The Magical Blue-throated Barbet is an Asian barbet with bright green, blue, and red plumage, seen across India, Northeast Pakistan, Bhutan, Nepal, Bangladesh, Southwest China, Thailand, central Laos, north Annam, and Vietnam. A blue-throated barbet is a small green bird with a blue head and throat.
It has a red crown and lores, bordered in black. In between the black and red lores, there is a thin tan line. The bird’s tail is green, while its beak is ivory (horn-colored), and the upper mandible is tipped in blackish gray. Its under-tail coverts are bluish-grey. Bird eyes are brown. The blue-throated barbet “Psilopogon asiaticus” and toucans are a group of near passerine birds with a worldwide tropical distribution.
The species gets its name from the bristles that fringe their heavy bills. The bird size is 22–23 cm; 61–103 grams. It likes to eat figs, flowers, berries, and insects such as grubs, crickets, mantises, ants, cicadas, dragonflies, locusts, beetles, and moths. They are widespread residents in the hills of the Himalayas. These blue-throated barbet species are non-migratory resident birds.
The birds at higher altitudes may descend to lower levels during the winter. They frequent evergreen forests, deciduous forests, gardens, orchards, teak forests, and cities with fruiting trees. The turquoise-throated barbet was formerly considered a subspecies. Males and females look alike. Young birds have an overall duller plumage. The species’ breeding season normally starts in March and goes on until July.
The bird’s courtship behavior consists of mutual feeding, and paired birds will ‘duet’ and display. Both parents habitually excavate a nest hole about 1.5 m to more than 8 m above the ground, every so often on the underside of a dead branch. They line their nests with grasses, wool, or plant materials.

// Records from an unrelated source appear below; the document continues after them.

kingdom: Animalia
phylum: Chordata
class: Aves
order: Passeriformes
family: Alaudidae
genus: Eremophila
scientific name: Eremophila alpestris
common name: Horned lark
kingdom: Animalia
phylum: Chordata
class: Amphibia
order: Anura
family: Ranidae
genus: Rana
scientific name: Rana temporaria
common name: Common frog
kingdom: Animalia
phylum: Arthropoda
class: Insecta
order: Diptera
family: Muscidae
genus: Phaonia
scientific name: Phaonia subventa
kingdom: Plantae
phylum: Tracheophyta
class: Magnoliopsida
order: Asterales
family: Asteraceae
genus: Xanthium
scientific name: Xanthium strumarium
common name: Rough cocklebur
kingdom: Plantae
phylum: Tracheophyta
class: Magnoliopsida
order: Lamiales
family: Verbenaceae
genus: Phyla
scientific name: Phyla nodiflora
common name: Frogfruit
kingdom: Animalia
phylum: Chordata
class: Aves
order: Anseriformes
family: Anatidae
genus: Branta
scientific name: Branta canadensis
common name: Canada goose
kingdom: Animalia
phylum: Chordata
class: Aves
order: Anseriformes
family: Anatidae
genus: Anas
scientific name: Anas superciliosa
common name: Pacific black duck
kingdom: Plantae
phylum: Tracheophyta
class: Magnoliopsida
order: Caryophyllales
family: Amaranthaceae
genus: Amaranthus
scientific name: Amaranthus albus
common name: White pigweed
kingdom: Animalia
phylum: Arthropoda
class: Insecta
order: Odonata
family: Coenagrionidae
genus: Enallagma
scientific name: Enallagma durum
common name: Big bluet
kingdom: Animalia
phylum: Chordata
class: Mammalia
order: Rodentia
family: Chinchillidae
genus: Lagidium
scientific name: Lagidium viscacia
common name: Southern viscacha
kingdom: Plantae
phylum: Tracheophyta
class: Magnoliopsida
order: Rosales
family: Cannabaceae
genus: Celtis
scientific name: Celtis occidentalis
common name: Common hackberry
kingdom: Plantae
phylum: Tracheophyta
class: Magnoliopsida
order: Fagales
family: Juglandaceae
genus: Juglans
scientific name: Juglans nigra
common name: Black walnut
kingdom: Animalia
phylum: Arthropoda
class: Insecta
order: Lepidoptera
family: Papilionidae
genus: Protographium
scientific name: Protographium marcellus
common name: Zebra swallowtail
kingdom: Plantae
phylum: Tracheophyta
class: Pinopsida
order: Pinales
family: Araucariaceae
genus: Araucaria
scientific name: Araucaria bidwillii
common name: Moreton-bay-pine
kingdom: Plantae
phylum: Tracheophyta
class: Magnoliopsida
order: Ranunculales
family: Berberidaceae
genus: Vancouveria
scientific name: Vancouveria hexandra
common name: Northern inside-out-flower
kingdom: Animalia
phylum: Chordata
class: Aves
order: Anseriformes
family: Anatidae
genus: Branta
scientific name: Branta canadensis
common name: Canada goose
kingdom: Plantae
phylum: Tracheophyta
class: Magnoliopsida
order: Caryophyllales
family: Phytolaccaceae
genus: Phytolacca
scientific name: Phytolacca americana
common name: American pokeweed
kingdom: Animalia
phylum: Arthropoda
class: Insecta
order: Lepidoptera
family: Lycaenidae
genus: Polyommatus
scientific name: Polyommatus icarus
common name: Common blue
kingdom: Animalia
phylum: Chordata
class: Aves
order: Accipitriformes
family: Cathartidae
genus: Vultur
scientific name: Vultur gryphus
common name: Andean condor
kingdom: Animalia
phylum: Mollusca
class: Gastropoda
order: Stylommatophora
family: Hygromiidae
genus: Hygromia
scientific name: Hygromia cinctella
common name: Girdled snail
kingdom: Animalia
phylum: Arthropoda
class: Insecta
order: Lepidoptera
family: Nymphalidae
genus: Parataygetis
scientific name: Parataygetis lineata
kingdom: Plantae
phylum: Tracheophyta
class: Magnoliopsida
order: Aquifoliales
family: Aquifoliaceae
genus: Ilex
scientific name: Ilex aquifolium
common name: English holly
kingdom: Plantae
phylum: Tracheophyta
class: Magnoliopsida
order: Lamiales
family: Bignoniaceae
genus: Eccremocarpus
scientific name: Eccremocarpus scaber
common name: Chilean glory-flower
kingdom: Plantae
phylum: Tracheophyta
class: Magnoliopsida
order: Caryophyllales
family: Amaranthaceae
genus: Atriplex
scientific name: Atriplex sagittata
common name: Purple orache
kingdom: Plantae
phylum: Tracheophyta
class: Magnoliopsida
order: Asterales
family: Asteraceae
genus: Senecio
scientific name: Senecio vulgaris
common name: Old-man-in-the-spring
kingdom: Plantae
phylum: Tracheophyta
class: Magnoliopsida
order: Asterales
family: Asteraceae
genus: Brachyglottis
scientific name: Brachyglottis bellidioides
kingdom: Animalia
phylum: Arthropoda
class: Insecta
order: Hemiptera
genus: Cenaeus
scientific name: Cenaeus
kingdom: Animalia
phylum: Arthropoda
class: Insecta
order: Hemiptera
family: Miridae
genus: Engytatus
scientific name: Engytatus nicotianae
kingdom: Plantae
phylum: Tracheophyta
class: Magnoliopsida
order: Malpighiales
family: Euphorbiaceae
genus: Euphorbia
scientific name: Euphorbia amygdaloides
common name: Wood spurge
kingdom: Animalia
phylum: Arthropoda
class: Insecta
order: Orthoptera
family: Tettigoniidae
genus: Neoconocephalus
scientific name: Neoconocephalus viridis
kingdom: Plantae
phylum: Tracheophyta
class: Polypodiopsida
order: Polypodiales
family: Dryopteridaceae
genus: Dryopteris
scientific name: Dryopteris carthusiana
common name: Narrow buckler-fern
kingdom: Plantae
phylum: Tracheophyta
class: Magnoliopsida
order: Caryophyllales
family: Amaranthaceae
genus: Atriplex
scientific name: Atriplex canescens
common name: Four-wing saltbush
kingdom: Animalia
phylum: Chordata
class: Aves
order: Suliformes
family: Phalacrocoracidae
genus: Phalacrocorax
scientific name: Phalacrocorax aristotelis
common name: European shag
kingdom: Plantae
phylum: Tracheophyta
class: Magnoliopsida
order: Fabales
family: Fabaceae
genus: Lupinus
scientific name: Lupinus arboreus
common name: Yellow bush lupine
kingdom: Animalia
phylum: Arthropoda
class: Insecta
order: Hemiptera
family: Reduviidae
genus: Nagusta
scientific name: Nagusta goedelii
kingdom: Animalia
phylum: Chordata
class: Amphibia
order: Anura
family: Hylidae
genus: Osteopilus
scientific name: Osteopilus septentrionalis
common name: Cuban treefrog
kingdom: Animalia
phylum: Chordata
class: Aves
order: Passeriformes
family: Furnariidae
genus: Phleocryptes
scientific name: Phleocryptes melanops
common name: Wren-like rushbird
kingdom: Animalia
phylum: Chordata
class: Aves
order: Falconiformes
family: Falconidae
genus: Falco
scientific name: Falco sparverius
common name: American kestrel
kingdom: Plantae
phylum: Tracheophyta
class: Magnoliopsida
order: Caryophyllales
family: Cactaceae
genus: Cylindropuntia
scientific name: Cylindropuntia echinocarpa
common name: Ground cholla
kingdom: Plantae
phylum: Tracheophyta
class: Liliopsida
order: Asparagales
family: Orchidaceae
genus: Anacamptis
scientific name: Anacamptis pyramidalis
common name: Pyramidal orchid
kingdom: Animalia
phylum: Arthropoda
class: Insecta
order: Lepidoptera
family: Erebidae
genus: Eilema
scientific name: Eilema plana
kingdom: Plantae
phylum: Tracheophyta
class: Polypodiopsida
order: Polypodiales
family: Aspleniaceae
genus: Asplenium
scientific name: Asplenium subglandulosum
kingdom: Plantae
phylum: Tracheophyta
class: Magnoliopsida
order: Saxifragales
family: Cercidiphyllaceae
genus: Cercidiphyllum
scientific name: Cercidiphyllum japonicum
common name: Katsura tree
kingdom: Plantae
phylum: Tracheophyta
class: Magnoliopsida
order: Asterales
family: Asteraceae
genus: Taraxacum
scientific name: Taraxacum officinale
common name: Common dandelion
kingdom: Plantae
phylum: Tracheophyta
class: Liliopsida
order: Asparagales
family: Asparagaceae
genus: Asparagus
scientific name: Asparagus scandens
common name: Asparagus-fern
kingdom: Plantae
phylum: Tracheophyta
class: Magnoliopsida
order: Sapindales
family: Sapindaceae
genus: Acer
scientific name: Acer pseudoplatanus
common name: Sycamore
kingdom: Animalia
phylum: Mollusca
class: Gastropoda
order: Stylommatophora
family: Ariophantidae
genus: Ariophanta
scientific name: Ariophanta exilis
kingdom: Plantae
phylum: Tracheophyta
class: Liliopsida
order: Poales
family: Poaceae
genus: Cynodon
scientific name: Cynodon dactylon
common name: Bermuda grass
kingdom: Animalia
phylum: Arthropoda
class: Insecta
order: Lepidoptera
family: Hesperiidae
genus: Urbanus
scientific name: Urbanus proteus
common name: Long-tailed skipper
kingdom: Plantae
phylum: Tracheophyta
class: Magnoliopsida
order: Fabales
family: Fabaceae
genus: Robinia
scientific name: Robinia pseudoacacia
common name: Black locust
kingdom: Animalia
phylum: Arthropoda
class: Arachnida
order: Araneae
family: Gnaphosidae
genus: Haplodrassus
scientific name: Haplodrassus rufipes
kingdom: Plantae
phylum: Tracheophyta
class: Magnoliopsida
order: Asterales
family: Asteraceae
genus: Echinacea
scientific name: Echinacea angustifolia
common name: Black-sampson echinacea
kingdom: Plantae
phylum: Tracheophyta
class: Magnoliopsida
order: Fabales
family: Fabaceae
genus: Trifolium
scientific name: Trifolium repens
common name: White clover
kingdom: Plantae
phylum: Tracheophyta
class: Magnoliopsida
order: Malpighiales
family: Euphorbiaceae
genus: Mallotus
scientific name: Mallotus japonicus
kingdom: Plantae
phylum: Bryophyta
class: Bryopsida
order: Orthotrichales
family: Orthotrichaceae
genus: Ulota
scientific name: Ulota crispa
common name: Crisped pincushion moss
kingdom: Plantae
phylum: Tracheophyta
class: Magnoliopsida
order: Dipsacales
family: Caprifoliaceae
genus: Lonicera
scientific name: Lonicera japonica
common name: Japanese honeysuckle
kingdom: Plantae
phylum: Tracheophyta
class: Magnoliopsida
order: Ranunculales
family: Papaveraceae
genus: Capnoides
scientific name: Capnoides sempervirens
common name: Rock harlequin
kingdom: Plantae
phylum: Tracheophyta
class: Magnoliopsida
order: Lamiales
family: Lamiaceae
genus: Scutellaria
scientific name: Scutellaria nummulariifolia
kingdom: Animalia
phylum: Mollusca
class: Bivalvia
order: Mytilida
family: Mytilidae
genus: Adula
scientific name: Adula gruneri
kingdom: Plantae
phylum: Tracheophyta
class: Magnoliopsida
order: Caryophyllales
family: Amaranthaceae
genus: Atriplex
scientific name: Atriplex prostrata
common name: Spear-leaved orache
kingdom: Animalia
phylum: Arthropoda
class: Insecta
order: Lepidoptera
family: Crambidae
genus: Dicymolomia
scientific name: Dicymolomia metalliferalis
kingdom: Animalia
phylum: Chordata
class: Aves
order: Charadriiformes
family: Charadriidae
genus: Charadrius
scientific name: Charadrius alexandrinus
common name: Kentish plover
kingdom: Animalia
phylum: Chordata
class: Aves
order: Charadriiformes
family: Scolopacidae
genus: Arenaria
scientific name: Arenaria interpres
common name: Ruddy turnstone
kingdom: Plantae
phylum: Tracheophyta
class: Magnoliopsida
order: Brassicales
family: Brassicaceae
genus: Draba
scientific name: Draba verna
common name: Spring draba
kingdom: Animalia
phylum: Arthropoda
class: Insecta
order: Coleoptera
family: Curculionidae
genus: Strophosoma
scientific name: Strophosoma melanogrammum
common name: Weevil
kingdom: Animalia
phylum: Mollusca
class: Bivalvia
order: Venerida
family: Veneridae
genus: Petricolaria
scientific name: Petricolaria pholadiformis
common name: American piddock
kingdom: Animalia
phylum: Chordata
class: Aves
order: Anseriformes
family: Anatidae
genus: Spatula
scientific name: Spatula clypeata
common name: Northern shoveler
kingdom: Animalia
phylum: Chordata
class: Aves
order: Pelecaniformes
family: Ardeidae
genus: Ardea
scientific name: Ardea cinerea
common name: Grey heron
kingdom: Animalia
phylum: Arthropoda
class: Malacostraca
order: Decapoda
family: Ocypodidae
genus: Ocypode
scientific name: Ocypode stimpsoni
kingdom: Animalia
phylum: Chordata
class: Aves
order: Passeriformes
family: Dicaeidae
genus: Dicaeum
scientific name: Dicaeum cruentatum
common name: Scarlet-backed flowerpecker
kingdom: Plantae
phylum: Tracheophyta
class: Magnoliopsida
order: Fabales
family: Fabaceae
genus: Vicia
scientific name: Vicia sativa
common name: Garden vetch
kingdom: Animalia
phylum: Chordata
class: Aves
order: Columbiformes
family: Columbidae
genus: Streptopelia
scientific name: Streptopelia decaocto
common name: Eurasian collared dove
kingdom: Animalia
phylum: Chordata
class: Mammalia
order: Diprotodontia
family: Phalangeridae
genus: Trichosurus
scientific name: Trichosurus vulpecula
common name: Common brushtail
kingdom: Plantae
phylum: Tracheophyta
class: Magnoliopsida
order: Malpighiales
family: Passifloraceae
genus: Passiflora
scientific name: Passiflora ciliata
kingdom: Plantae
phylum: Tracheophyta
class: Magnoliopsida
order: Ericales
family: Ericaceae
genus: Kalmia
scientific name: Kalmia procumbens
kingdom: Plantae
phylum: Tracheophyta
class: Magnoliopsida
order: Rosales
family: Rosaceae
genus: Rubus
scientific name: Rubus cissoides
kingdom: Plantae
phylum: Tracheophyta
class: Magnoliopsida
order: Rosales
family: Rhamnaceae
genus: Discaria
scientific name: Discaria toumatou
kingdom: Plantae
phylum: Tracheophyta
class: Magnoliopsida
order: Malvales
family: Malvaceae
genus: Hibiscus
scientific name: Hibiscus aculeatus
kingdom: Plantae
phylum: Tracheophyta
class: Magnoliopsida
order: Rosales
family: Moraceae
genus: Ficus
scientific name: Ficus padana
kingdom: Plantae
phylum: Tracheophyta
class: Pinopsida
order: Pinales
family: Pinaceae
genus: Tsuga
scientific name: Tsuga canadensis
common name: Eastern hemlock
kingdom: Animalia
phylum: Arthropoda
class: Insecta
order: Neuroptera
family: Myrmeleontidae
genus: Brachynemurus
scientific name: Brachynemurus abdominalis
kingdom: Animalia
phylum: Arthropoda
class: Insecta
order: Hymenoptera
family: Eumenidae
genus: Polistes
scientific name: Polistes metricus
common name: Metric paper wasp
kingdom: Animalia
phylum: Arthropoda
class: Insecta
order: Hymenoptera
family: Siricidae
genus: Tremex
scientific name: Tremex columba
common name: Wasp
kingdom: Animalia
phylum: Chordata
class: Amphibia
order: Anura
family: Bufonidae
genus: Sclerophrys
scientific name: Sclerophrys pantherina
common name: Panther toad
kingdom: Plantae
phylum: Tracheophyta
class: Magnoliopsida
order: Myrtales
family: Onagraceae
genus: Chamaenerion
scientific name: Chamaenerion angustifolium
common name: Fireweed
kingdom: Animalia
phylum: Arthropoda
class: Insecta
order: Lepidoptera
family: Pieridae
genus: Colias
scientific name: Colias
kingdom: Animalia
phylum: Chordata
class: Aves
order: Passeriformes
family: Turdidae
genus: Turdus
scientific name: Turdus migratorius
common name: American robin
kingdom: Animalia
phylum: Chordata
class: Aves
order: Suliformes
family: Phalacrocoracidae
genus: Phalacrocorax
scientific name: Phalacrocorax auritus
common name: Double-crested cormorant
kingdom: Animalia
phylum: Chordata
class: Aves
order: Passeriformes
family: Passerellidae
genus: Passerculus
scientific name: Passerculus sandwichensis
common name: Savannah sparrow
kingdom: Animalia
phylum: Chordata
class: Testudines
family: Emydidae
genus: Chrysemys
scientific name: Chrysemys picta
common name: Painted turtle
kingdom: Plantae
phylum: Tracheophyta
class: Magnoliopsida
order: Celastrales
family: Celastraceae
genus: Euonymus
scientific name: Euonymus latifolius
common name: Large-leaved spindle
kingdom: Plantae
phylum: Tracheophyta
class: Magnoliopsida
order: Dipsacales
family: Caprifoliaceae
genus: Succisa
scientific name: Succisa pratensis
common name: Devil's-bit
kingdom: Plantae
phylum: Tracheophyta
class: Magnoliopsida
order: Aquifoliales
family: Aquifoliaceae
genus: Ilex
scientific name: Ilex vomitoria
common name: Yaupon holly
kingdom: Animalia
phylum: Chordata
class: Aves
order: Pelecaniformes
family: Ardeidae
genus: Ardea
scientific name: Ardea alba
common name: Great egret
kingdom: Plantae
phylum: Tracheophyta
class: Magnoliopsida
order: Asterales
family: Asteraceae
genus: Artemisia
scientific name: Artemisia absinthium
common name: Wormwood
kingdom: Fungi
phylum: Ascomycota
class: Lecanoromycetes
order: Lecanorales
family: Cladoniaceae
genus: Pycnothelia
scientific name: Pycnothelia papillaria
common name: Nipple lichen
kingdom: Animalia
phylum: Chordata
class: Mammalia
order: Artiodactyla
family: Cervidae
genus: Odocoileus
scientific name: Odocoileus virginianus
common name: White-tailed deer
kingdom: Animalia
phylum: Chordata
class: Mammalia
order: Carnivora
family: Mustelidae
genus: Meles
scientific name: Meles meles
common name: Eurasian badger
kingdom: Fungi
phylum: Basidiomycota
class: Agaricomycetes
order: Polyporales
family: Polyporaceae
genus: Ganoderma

It is like other members of Psilopogon, closely related to the moustached barbet and also related to the golden-throated barbet (P. franklinii), and the black-browed barbet (P. oorti). The average clutch consists of 2 to 5 white, oval, slightly glossed, and thin-shelled eggs, which are incubated by both parents for about 14 days.
Both parents also share in raising the chicks once they have hatched. The young are believed to mature when they are about 30 to 40 days old. The population size has not been quantified, but it is not believed to approach the thresholds for being vulnerable under the population size criterion.